Text segment.
· · · · · · ·

Without backpressure, microbatches queue up over time and the scheduling
delay increases.

The next parameter I think of is sparkStreamingBackpressurePidMinRate. It is
 the total records per second. It relies on
spark.streaming.kafka.maxRatePerPartition,
(not set), which is the maximum rate (number of records per second) at
which messages will be read from each Kafka partition.

So  sparkStreamingBackpressurePidMinRate starts with

n (total number of kafka partitions)
* spark.streaming.kafka.maxRatePerPartition * Batch Interval

I think one needs to review both settings
for spark.streaming.kafka.maxRatePerPartition
and sparkStreamingBackpressurePidMinRate periodally as these can change
over a period of time.

Of course I stand corrected.

HTH


   view my Linkedin profile
<https://www.linkedin.com/in/mich-talebzadeh-ph-d-5205b2/>



*Disclaimer:* Use it at your own risk. Any and all responsibility for any
loss, damage or destruction of data or any other property which may arise
from relying on this email's technical content is explicitly disclaimed.
The author will in no case be liable for any monetary damages arising from
such loss, damage or destruction.




On Fri, 26 Mar 2021 at 18:50, Mich Talebzadeh <mich.talebza...@gmail.com>
wrote:

> Thanks for the insight. Appreciated
>
> Well deploying IaaS for example using Google Dataproc clusters for
> handling Spark will certainly address both the size of the cluster and the
> MIPS power provided by each node of the cluster(that can be adjusted by
> adding more resources to the existing nodes, albeit statically).
>
> However, as usual your mileage varies because as we all concur, Spark
> itself is part of the solution with streaming data and amount of tickers
> (securities in our case) and of course processing of your streaming data
> within the micro-batch itself. You will fall behind if your processing time
> exceeds your injection time and finally the rate that you interact with the
> sink, in our case Google BigQuery database (serveless) will also add to the
> throughput calculation. I find Spark GUI a great help to analyse the
> details and plan the workload overall
>
> With regard to anticipating the workload, we always start with MVP and the
> anticipated average volume/traffic and rev it up by one standard
> deviation(1.646)  of the load so theoretically we should have 90%
> Confidence Level that we can accommodate the additional workload.
>
> This normally works except for the tail of the distribution that we have
> to improvise.
>
> Thanks
>
>    view my Linkedin profile
> <https://www.linkedin.com/in/mich-talebzadeh-ph-d-5205b2/>
>
>
>
> *Disclaimer:* Use it at your own risk. Any and all responsibility for any
> loss, damage or destruction of data or any other property which may arise
> from relying on this email's technical content is explicitly disclaimed.
> The author will in no case be liable for any monetary damages arising from
> such loss, damage or destruction.
>
>
>
>
> On Fri, 26 Mar 2021 at 18:15, Lalwani, Jayesh <jlalw...@amazon.com> wrote:
>
>> Short Answer: Yes
>>
>>
>>
>> Long answer: You need to understand your load characteristics to size
>> your cluster. Most applications have 3 components to their load. A) a
>> predictable amount of expected load. This usually changes based on time of
>> day, and day of week The main thing is that it’s predictable. B)

· · · · · · ·

Dataset extract.
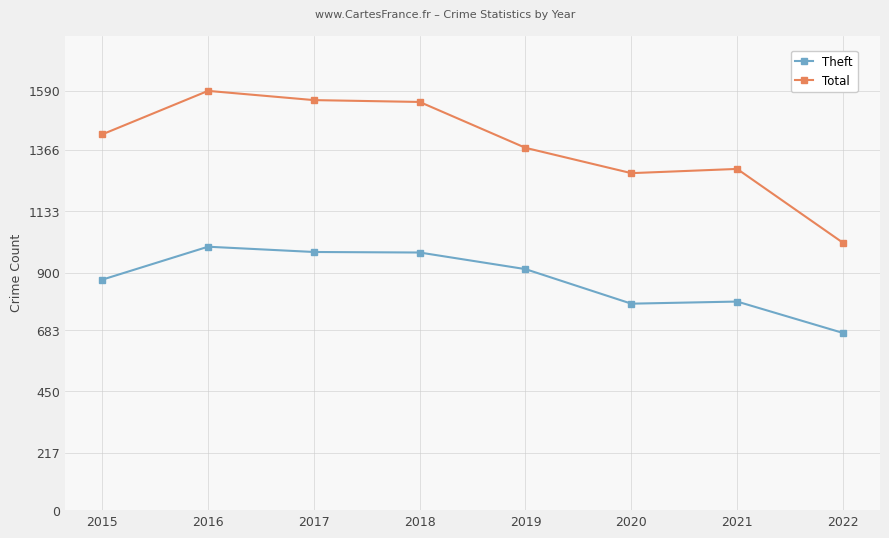

What is the value of the Theft point at the 8th from the left?

672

· · · · · · ·

Task set.
A) Render this sentence from the Spark streaming thread into French: "Without backpressure, microbatches queue up over time and the scheduling delay increases."
B) Output everything in the Spark streaming thread from "Without backpressure, microbatches" down to "each Kafka partition.", with no changes.
Work only from the Spark streaming thread and leave the material aside.

Answers provided.
A) Sans contre-pression, les micro-lots s'accumulent au fil du temps et le délai de planification augmente.

B)
Without backpressure, microbatches queue up over time and the scheduling
delay increases.

The next parameter I think of is sparkStreamingBackpressurePidMinRate. It is
 the total records per second. It relies on
spark.streaming.kafka.maxRatePerPartition,
(not set), which is the maximum rate (number of records per second) at
which messages will be read from each Kafka partition.